Thursday, December 29, 2011

I Don't Even Know Anymore Who I'm Supposed to Be Mad At

One thing that I forgot to mention yesterday was that I tried to check with CareFirst and make absolutely sure that the PGD had been requested along with the IVF, as I had been told by the fertility clinic's finance person, hereafter referred to in this blog as Finance Bitch.  (No, I don't usually go around calling people a bitch in anything other than a momentary expression of frustration.  But this woman seriously is.  I'm not expecting her to be all bleeding heart about the subject because she gives almost as much bad news to people as their doctors/whoever calls with beta results, and as a therapist I can see how it would be too hard to get emotionally caught up in every couple.  But by the same token, she does give a lot of bad news, and that warrants an attitude at least a little more considerate than one that says "oh well, sucks to be you.")

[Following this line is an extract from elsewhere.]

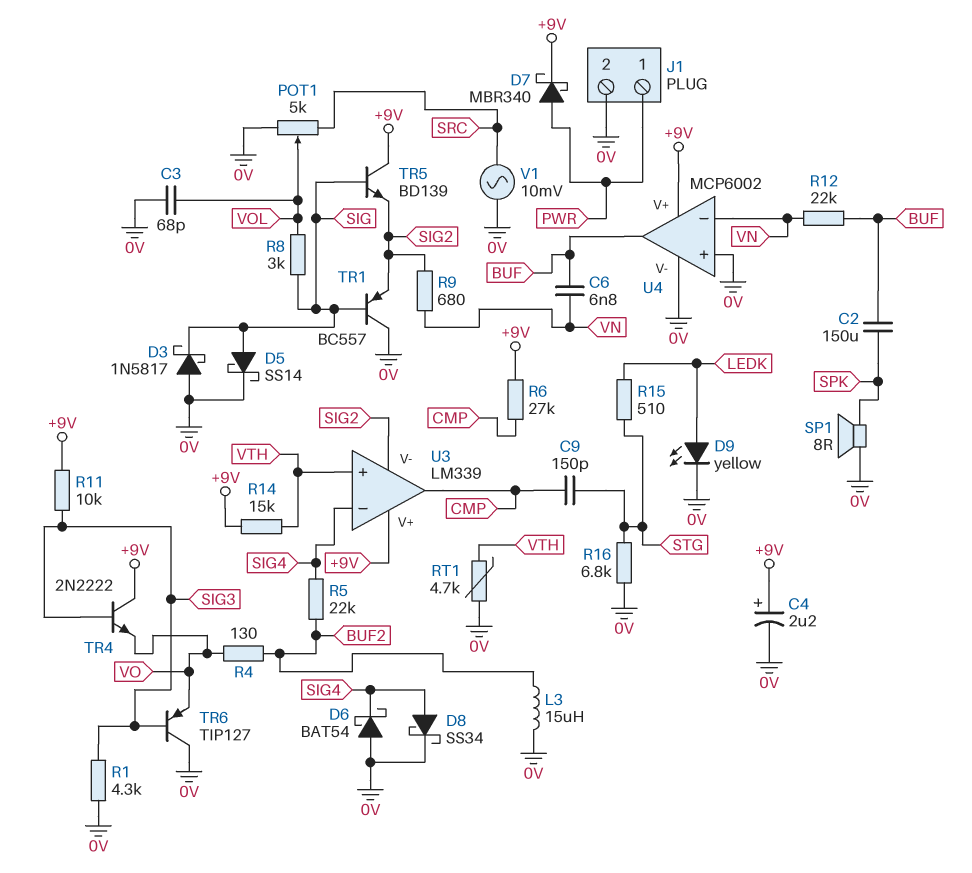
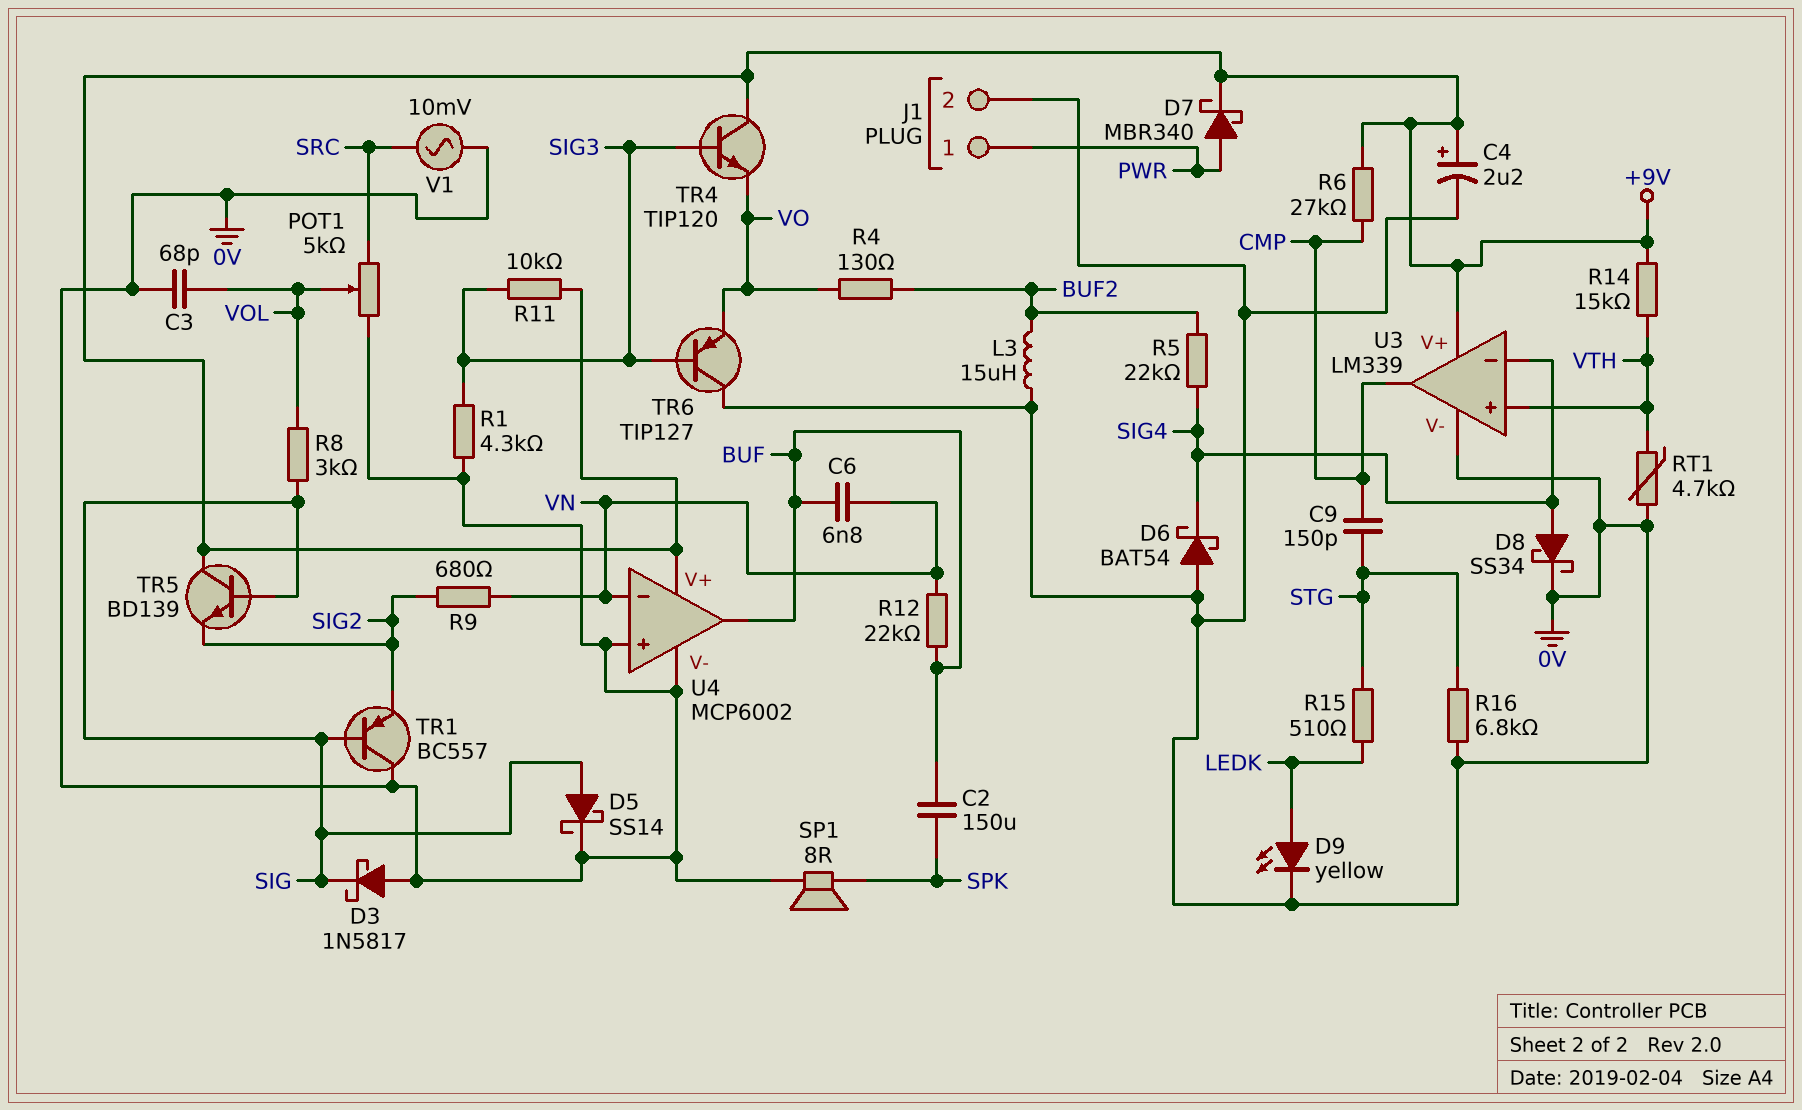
TR4: NPN 2N2222 (B SIG3, C +9V, E VO) -> NPN TIP120 (B SIG3, C +9V, E VO)
U3 pin V-: SIG2 -> 0V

So anyway, since I was already calling CareFirst to try for the second or third time to find out who was in network for PGD, I asked about the status of the authorization request for the service.  The woman I was on the phone with said that she did not see an approved authorization for it.  I asked about pending/denied authorizations, and she said there was one open request.  I asked specifically what procedures had been requested in that auth, and she said that she couldn't tell me.  I asked to speak to someone who could, and she said that no one could tell me what had been requested, even if they could see the information.  Why, you ask?  Apparently because I'm only the patient.  They're only allowed to discuss that information with the provider, not with the person whose body the procedures would be done on.

Today I come home from a day of work that involved helping others through a loss there that I'm also grieving myself, and I see that I got the denial letter from CareFirst.  It says that authorization has been denied for the procedures of IVF, assisted hatching (a necessary component to the PGD biopsy), and ICSI (intracytoplasmic sperm injection, recommended for us both because of the PGD and because of an extremely minor thing with DH's numbers).  Nowhere there is PGD mentioned.  I really hope that's because that's considered a separate authorization request that is still pending.  Because if it was never requested, I'm going to blow a gasket.  Because it might be Finance Bitch's fault that I won't be starting my first IVF cycle this weekend.

At least the basketball game was good.  My throat hurts from yelling, but my Terps looked good out there, and I was impressed with our 7'1" freshman that started for what I think is the first time tonight.

2 comments:

  1. Oh that is so fustrating. I hope you get to start this weekend. Sending good thoughts and prayers your way!